*** Excerpted data ***

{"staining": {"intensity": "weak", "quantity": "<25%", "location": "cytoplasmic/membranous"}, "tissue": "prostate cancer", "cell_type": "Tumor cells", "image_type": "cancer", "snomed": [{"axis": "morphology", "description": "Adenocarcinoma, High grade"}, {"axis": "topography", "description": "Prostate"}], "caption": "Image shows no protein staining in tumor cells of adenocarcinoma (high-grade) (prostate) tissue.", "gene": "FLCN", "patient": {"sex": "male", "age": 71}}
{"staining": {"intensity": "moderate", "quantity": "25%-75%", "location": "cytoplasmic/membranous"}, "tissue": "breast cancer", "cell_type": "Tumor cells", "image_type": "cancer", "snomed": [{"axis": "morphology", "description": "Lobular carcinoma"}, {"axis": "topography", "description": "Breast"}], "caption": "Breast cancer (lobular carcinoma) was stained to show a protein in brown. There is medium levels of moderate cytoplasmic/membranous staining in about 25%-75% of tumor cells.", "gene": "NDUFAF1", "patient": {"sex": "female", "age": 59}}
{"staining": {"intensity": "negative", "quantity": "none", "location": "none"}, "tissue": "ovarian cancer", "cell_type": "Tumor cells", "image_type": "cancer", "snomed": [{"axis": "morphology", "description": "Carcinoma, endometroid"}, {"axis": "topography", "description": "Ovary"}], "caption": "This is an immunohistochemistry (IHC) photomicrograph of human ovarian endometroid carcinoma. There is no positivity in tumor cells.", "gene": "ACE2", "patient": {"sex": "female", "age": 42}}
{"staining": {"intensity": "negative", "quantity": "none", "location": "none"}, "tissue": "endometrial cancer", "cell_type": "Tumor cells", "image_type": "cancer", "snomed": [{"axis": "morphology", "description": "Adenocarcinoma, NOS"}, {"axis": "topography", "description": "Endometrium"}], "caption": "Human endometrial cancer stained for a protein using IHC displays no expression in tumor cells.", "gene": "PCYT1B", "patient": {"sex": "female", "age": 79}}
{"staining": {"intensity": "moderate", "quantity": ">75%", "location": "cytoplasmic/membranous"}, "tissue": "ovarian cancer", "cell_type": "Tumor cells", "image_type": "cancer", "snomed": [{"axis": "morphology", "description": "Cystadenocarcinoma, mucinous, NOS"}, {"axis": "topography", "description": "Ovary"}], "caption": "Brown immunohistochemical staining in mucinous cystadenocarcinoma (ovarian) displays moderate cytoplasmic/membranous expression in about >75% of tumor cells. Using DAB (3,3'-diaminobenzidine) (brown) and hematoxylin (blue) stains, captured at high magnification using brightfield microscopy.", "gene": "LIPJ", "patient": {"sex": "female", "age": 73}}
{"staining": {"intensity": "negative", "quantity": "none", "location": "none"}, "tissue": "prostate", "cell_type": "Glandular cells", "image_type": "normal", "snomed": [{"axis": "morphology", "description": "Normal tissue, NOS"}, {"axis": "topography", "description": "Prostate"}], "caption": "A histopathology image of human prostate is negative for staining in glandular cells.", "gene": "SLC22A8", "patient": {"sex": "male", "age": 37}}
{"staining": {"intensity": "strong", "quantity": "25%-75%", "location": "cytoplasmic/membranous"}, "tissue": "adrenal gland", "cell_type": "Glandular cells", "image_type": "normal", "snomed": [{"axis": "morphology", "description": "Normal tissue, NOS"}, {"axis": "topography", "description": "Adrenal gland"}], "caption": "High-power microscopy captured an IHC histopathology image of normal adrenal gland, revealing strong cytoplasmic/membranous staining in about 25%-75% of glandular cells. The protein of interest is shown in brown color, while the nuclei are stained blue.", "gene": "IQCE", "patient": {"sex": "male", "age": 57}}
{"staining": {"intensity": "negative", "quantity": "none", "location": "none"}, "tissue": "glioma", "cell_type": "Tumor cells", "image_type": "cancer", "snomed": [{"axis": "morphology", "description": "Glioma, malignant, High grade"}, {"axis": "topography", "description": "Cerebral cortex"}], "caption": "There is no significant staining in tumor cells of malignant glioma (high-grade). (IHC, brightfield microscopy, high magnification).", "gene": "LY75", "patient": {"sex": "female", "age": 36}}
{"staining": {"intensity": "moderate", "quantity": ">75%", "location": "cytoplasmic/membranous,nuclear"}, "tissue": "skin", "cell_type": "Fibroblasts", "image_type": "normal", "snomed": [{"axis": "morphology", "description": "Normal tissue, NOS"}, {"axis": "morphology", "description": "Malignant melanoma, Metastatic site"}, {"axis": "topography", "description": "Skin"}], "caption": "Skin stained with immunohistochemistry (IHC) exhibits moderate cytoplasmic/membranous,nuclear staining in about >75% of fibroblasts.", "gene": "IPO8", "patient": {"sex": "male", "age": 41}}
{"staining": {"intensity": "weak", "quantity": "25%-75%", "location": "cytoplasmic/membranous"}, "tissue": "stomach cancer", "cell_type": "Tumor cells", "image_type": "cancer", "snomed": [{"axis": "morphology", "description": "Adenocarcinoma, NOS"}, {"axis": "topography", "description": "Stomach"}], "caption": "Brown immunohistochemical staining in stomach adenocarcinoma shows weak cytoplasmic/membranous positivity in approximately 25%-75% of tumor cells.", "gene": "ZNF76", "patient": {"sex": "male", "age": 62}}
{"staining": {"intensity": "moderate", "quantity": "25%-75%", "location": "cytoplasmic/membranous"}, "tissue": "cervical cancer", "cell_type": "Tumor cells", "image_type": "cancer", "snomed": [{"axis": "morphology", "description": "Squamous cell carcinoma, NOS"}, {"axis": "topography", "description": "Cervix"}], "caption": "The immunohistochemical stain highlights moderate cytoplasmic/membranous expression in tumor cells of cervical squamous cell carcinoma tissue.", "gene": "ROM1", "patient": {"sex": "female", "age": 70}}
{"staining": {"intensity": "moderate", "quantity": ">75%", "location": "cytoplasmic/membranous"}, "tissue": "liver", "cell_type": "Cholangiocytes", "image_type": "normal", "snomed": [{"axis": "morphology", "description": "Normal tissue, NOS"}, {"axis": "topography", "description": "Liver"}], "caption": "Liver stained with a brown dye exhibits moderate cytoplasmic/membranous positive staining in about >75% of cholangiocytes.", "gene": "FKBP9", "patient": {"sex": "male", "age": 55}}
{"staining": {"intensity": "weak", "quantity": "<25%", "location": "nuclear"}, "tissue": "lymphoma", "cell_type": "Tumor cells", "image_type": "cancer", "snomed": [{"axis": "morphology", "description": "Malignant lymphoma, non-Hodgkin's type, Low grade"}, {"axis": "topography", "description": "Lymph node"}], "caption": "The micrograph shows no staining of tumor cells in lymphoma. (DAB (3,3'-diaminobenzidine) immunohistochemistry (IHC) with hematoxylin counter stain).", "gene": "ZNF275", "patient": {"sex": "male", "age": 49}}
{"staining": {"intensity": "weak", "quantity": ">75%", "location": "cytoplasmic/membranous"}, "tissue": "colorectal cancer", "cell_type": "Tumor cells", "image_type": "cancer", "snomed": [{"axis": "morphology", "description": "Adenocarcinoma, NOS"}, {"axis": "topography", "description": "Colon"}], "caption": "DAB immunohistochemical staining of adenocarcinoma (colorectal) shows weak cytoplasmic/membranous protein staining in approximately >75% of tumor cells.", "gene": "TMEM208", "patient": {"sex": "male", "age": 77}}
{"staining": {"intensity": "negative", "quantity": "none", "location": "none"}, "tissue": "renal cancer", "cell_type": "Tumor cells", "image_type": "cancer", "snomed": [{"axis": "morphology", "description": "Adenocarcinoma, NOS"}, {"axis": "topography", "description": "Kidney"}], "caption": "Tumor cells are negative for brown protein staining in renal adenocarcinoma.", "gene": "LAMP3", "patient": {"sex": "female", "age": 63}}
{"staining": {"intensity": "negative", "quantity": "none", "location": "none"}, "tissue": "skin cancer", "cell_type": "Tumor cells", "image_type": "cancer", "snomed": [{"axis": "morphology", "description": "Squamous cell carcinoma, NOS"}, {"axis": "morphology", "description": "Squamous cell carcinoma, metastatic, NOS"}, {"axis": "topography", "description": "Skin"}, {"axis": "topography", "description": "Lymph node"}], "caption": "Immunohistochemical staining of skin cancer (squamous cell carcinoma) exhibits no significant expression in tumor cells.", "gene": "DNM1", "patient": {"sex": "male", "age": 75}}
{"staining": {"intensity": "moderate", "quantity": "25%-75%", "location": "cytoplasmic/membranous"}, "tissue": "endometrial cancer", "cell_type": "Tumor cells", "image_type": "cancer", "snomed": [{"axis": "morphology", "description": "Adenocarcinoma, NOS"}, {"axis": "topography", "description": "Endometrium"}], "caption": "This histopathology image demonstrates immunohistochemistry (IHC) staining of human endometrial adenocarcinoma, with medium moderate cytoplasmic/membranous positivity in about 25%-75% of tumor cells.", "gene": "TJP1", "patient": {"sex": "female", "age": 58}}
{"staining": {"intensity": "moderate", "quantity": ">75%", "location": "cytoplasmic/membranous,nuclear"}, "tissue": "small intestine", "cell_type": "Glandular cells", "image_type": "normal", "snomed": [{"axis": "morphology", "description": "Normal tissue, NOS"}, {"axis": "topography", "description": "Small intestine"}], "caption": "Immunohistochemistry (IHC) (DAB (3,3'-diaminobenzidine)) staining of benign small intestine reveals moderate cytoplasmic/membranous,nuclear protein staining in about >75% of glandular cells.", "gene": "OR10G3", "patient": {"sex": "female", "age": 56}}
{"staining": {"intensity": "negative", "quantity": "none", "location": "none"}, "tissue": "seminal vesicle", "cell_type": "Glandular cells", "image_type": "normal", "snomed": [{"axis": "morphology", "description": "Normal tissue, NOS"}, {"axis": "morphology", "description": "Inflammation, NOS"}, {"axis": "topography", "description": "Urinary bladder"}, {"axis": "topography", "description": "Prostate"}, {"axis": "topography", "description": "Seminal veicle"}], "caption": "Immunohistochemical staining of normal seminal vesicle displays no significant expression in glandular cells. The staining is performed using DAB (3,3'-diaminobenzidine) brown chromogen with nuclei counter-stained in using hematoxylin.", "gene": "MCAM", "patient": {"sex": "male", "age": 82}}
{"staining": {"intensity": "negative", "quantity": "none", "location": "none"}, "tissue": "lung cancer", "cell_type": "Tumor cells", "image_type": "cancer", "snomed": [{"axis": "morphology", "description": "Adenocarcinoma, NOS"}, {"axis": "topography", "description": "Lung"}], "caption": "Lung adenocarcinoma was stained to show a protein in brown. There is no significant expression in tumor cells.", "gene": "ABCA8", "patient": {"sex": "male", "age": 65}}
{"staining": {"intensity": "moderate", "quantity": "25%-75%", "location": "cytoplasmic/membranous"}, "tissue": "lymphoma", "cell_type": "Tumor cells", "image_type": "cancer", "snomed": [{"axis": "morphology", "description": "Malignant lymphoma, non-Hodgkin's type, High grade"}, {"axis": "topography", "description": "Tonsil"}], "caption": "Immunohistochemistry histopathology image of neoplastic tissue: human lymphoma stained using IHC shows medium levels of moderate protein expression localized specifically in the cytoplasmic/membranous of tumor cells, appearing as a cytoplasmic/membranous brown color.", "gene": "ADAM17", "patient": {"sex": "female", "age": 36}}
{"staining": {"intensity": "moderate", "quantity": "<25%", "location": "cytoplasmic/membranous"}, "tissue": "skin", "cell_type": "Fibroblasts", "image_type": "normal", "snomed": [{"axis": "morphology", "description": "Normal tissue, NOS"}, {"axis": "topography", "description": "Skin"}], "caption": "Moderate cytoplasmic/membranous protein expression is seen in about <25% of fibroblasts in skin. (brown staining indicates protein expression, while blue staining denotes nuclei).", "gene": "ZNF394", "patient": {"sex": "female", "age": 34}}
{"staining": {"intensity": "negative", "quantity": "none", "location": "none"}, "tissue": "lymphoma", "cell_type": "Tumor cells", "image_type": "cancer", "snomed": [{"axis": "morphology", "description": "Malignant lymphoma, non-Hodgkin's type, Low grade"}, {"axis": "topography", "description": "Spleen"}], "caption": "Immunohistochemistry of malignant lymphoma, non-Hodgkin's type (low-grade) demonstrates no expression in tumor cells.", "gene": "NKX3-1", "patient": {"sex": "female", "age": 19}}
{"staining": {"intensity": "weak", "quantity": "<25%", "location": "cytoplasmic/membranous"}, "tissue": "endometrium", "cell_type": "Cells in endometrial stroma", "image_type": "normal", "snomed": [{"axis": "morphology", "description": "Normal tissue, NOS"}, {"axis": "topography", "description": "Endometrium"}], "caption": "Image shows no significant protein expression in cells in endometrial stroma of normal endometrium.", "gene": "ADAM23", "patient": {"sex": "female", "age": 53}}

*** End of Excerpted data ***

*The task*
Retype exactly, and only, the lines above from the one where "is an immunohistochemistry" occurs up to and including the one where "endometrial cancer stained" occurs.

*Output*
{"staining": {"intensity": "negative", "quantity": "none", "location": "none"}, "tissue": "ovarian cancer", "cell_type": "Tumor cells", "image_type": "cancer", "snomed": [{"axis": "morphology", "description": "Carcinoma, endometroid"}, {"axis": "topography", "description": "Ovary"}], "caption": "This is an immunohistochemistry (IHC) photomicrograph of human ovarian endometroid carcinoma. There is no positivity in tumor cells.", "gene": "ACE2", "patient": {"sex": "female", "age": 42}}
{"staining": {"intensity": "negative", "quantity": "none", "location": "none"}, "tissue": "endometrial cancer", "cell_type": "Tumor cells", "image_type": "cancer", "snomed": [{"axis": "morphology", "description": "Adenocarcinoma, NOS"}, {"axis": "topography", "description": "Endometrium"}], "caption": "Human endometrial cancer stained for a protein using IHC displays no expression in tumor cells.", "gene": "PCYT1B", "patient": {"sex": "female", "age": 79}}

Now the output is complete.